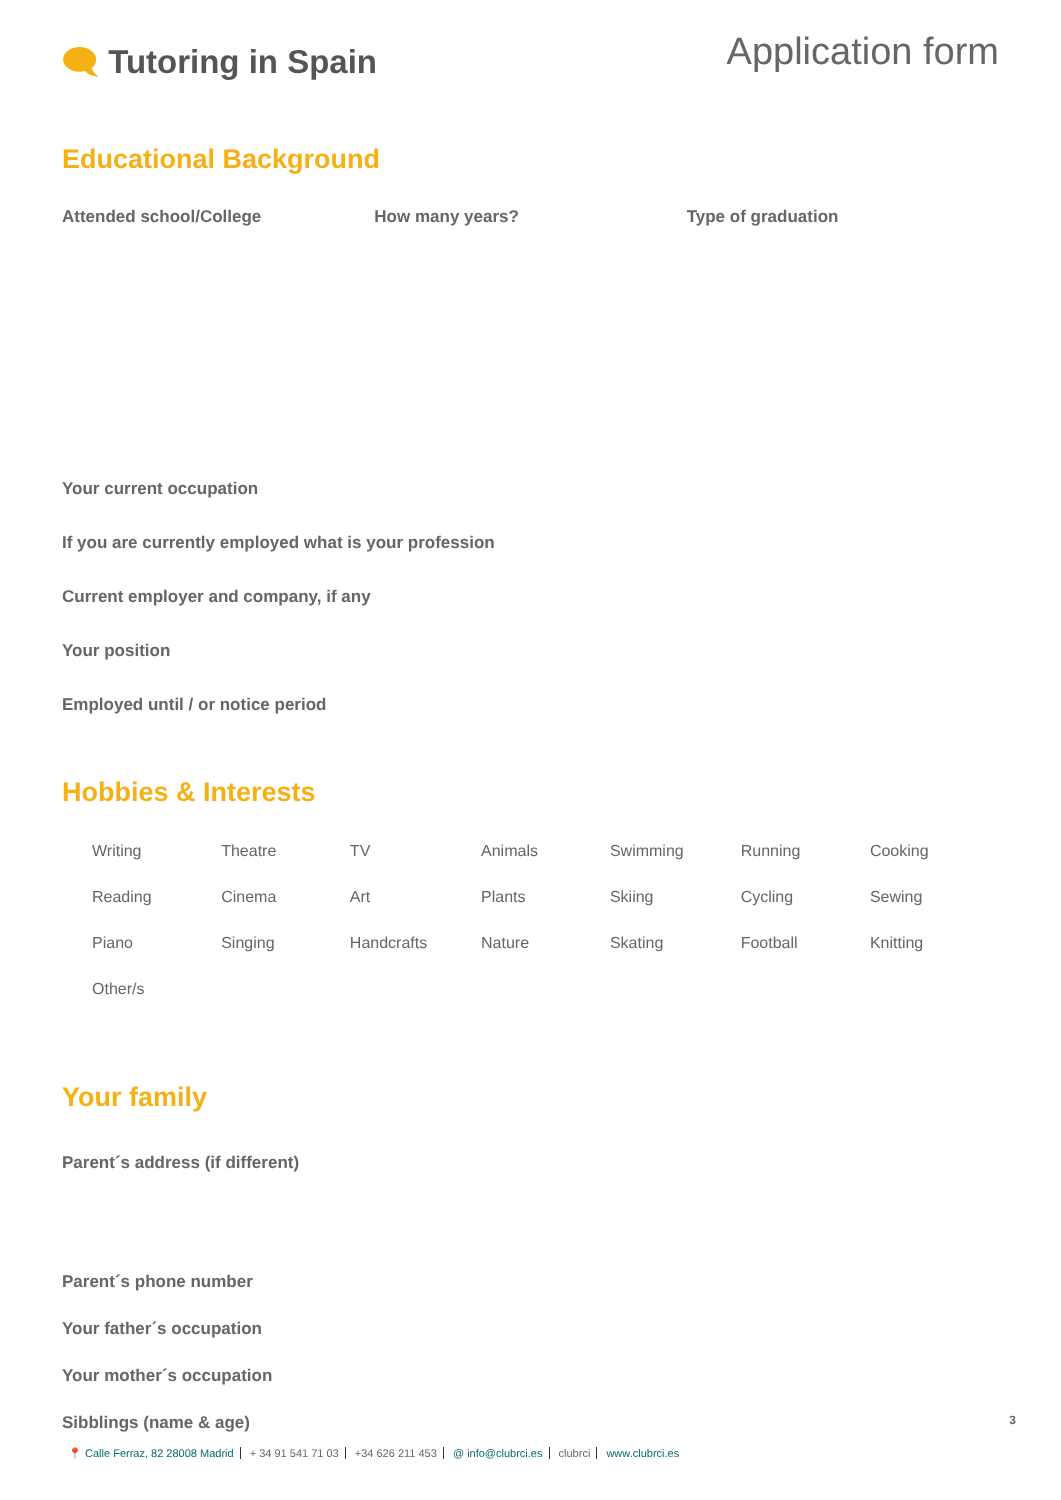🗨 Tutoring in Spain
Application form
Educational Background
Attended school/College How many years? Type of graduation
Your current occupation
If you are currently employed what is your profession
Current employer and company, if any
Your position
Employed until / or notice period
Hobbies & Interests
| Writing | Theatre | TV | Animals | Swimming | Running | Cooking |
| Reading | Cinema | Art | Plants | Skiing | Cycling | Sewing |
| Piano | Singing | Handcrafts | Nature | Skating | Football | Knitting |
| Other/s | | | | | | |
Your family
Parent´s address (if different)
Parent´s phone number
Your father´s occupation
Your mother´s occupation
Sibblings (name & age)
3
📍 Calle Ferraz, 82 28008 Madrid + 34 91 541 71 03 +34 626 211 453 @ info@clubrci.es clubrci www.clubrci.es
# # #
Starting at the line with "Cycling | Sewing |", copy every line up to and including the last one in the entries above.

| Reading | Cinema | Art | Plants | Skiing | Cycling | Sewing |
| Piano | Singing | Handcrafts | Nature | Skating | Football | Knitting |
| Other/s | | | | | | |
Your family
Parent´s address (if different)
Parent´s phone number
Your father´s occupation
Your mother´s occupation
Sibblings (name & age)
3
📍 Calle Ferraz, 82 28008 Madrid + 34 91 541 71 03 +34 626 211 453 @ info@clubrci.es clubrci www.clubrci.es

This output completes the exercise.